On the campus map, many things are not written. So maybe 30 minutes ago, you thought you knew everything on campus. But the pathway we walked through is definitely a different side of campus.
So I was wondering, do a lot of other farms in Japan have this connection to a mountain, or a forest?
So, the concept of “satoyama” comes from ancient times – 1300 years ago. But about 700 years ago or so, was a big milestone of the process of satoyama – people started to think about the forest near the community, getting firewood, maintaining things – maybe unintentionally; they were just doing the things that were needed for their life. But eventually, that kind of activity keeps the forest nearby the community, and becomes the satoyama, the community-forest collaboration that is almost the same with the ecosystem nearby, including the paddy field.

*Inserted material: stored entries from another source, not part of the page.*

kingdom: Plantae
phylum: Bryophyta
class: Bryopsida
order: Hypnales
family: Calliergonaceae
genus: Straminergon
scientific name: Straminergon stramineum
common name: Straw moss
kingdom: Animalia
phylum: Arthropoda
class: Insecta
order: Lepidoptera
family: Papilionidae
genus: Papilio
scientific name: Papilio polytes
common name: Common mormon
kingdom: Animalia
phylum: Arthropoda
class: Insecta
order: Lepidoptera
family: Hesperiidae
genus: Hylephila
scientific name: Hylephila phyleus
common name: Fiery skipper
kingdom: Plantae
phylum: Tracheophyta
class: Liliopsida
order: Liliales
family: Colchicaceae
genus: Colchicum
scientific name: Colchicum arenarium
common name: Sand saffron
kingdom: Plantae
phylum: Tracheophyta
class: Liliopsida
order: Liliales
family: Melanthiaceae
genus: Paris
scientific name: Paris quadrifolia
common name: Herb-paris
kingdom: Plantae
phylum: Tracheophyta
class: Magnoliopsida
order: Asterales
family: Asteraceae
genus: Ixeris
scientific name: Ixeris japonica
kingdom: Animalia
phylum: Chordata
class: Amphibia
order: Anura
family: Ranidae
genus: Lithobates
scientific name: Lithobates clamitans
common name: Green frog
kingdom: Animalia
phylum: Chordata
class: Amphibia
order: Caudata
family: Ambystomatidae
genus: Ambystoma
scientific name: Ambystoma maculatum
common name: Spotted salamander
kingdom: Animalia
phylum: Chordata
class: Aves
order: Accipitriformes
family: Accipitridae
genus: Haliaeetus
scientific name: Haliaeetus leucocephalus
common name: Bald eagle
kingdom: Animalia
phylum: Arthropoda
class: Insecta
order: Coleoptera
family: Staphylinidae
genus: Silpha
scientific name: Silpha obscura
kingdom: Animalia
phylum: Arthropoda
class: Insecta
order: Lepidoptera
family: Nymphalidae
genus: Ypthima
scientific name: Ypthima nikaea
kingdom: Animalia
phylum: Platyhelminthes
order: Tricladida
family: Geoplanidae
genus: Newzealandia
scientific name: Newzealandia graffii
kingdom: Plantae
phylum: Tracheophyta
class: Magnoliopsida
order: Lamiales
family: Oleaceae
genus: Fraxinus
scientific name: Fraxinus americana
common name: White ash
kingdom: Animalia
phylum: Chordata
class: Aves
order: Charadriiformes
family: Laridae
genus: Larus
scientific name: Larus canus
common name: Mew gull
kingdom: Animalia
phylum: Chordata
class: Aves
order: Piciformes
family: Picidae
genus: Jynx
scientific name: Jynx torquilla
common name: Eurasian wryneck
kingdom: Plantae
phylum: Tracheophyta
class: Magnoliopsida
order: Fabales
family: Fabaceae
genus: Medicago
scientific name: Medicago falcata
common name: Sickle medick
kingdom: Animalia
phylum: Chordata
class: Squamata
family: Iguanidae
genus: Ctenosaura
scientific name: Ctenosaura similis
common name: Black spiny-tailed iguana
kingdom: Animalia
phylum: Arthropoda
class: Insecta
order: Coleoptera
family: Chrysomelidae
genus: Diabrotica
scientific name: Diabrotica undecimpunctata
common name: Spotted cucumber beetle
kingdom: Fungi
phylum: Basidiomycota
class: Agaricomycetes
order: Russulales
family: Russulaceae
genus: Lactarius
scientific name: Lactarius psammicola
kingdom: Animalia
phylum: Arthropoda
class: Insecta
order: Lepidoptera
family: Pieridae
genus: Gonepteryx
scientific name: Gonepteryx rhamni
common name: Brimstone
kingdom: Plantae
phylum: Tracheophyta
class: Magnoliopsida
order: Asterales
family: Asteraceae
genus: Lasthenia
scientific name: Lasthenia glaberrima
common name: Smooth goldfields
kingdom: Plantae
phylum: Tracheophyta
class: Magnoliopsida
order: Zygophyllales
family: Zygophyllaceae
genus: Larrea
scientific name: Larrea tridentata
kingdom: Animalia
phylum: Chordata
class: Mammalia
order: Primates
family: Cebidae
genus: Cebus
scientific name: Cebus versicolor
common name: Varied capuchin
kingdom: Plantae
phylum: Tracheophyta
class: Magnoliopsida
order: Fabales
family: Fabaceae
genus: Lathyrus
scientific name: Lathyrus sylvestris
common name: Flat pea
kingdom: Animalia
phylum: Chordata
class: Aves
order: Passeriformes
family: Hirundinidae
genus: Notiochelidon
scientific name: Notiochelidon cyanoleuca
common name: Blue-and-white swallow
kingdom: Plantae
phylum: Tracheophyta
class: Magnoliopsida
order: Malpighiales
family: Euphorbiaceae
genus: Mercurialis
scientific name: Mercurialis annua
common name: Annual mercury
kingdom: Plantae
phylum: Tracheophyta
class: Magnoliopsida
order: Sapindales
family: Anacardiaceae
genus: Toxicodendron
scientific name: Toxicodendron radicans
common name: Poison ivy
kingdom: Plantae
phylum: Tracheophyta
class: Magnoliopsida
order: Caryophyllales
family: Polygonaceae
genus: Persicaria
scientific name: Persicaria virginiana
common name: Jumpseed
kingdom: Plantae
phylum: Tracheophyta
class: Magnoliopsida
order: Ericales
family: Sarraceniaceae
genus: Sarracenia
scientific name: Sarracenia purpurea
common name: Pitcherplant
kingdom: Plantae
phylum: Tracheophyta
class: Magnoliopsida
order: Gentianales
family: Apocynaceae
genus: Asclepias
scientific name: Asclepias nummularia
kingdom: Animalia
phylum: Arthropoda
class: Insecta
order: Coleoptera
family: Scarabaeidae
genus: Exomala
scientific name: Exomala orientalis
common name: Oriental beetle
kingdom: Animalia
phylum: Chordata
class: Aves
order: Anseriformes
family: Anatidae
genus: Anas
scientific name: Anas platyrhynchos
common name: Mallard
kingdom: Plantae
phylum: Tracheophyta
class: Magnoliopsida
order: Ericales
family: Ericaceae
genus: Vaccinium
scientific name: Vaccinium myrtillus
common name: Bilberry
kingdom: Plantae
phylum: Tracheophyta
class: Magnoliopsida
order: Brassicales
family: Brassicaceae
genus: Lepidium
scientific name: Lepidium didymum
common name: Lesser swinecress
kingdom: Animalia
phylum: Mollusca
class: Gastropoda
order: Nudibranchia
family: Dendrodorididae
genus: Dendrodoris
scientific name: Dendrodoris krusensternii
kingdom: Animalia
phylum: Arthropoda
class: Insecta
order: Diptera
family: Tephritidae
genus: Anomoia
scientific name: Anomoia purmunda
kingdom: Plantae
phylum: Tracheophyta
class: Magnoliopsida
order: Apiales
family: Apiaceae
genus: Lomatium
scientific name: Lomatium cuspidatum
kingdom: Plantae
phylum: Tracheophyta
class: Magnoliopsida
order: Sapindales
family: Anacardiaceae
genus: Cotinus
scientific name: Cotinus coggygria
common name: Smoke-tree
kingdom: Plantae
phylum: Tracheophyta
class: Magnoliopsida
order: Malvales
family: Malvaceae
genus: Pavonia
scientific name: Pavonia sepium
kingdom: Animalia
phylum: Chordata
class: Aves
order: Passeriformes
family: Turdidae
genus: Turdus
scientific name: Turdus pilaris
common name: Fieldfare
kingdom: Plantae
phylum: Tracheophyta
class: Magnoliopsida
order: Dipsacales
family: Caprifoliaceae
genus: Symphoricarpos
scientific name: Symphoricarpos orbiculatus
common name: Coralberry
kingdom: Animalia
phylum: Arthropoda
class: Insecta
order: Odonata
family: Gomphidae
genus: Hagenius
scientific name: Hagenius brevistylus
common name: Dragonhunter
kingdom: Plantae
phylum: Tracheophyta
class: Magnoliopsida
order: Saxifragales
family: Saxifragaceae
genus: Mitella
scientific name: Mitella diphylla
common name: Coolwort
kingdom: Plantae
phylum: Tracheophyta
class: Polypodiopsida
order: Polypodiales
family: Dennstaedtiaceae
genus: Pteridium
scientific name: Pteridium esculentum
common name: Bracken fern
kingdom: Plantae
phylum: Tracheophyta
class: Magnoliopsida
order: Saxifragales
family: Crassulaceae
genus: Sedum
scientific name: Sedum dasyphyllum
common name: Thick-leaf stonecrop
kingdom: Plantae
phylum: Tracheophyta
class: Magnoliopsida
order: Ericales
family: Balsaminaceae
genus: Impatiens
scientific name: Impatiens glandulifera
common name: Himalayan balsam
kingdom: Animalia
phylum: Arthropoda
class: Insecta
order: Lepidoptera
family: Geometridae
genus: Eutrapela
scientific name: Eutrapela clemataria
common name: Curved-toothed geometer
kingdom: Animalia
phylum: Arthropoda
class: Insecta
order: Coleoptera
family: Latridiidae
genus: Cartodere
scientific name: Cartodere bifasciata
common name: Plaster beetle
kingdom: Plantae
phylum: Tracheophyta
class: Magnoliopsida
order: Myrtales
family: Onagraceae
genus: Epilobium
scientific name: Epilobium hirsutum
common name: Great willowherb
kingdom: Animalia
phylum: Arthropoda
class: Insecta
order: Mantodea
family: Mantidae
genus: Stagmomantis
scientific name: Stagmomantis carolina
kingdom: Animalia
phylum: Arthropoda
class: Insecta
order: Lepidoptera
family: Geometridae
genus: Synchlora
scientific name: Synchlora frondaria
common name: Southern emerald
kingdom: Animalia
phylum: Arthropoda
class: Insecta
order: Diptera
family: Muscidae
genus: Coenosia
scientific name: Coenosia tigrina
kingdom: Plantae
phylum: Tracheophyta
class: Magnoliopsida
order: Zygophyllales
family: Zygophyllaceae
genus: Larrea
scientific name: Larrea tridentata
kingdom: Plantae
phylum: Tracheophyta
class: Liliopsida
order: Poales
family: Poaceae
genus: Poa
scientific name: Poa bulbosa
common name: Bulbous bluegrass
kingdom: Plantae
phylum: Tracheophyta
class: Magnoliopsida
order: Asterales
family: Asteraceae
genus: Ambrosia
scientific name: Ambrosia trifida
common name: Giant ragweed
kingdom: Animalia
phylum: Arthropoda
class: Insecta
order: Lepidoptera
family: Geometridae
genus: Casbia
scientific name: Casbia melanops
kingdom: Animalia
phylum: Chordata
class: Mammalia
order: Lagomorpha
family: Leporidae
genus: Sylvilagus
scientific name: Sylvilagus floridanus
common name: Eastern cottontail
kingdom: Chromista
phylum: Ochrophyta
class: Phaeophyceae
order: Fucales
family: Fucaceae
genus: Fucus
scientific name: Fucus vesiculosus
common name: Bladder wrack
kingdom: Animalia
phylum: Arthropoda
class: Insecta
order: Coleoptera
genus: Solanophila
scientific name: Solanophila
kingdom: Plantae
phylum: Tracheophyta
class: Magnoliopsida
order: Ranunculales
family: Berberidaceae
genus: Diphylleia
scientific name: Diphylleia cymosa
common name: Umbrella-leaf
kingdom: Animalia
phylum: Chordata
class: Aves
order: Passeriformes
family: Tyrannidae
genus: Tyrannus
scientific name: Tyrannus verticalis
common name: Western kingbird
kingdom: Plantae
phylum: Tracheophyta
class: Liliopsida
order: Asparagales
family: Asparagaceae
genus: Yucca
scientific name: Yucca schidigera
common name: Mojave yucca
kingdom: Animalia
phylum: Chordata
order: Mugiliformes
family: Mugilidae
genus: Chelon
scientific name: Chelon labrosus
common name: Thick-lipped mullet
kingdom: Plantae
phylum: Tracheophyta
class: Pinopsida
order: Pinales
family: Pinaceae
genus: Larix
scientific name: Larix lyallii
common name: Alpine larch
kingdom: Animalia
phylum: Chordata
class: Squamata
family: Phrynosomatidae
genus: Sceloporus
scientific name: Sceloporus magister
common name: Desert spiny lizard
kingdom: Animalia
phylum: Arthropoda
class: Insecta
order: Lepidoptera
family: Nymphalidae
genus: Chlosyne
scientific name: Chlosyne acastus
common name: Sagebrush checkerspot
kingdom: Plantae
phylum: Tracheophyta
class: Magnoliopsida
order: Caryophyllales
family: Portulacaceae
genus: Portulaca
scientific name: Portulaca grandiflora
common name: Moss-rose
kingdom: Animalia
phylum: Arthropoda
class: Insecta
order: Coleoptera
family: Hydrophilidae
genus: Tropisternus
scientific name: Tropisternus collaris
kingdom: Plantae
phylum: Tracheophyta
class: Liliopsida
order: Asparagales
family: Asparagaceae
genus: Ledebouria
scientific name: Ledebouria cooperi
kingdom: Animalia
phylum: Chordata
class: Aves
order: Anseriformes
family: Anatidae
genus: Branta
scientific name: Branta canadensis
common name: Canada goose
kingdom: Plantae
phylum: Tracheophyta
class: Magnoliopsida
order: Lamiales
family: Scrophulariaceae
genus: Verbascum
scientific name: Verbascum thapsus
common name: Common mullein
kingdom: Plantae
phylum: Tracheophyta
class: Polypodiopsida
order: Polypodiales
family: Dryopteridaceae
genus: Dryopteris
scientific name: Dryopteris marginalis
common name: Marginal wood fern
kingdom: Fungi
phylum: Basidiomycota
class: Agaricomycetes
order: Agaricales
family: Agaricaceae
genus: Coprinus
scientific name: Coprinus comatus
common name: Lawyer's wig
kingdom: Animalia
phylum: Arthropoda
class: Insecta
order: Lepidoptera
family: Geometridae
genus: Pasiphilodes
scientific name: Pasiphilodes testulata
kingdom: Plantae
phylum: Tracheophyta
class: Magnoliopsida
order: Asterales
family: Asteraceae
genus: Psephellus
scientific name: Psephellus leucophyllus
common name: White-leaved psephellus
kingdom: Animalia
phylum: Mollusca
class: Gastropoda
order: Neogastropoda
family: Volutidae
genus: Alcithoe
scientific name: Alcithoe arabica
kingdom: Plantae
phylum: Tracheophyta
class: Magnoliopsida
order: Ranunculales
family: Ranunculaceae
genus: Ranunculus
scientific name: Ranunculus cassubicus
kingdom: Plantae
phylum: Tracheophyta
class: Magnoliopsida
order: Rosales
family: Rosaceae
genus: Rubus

Is satoyama still practiced very commonly today?
The concept is still here, but due to the problem of having fewer hands in rural areas, and people getting older, it’s difficult for rural people in Japan to maintain satoyama. That’s why many of the problems due to the decrease of the population happen anywhere in Japan. Many of the social issues which come up are rooted in that.
You’ve already talked about this a lot, but do you want to sum up and maybe give me your favorite of the value that the forest has to the world, or that you’re really passionate about?
Change in the world comes from the edge of the marginalized area. And ARI is the rural leaders’ training center that nurtures the leaders that work for those marginalized. And then, many of the rural areas need to think about the environment, and forests having big space among them. So, not only the participants who work specifically for the forest, but also for any of the rural communities, need to care about the ecosystem, and the whole picture of their community.The participants who are rural leaders from their area can think of the materials in their local area as good local resources if they recognize. They might just throw away the fallen coconut or the stem of the corn, but not only those crops and vegetables, but forest, can also be a local resource for them.
We went to the blank spaces, which are not written on the campus map, but actually have so much value. The social impact is given from outside of the scope. Forest management could be one interesting symbol, for example, for us to consider how, even at ARI, the training center for rural leaders, we can still have things outside of our “scope.” There is tacit knowledge, hidden dimensions, that can be valuable for all of us.
Yes! Like, remembering to pay attention to hidden things or things you take for granted, like a forest, and really notice its characteristics and its values, and then, lovingly steward it, and integrate it into your way of life.
Mhm. And not only finding those resources, but also, just sensing, we have important valuable things outside of that scope. That kind of sense itself is also meaningful. Even though we opened up our scope for this line, circle, bigger and bigger, any of the time, we have things out of this circle, right? So, this forest management, and the 50th anniversary commemoration, can be a good example for us.
To remember to keep widening our scope.
And remember many of the things are hidden still.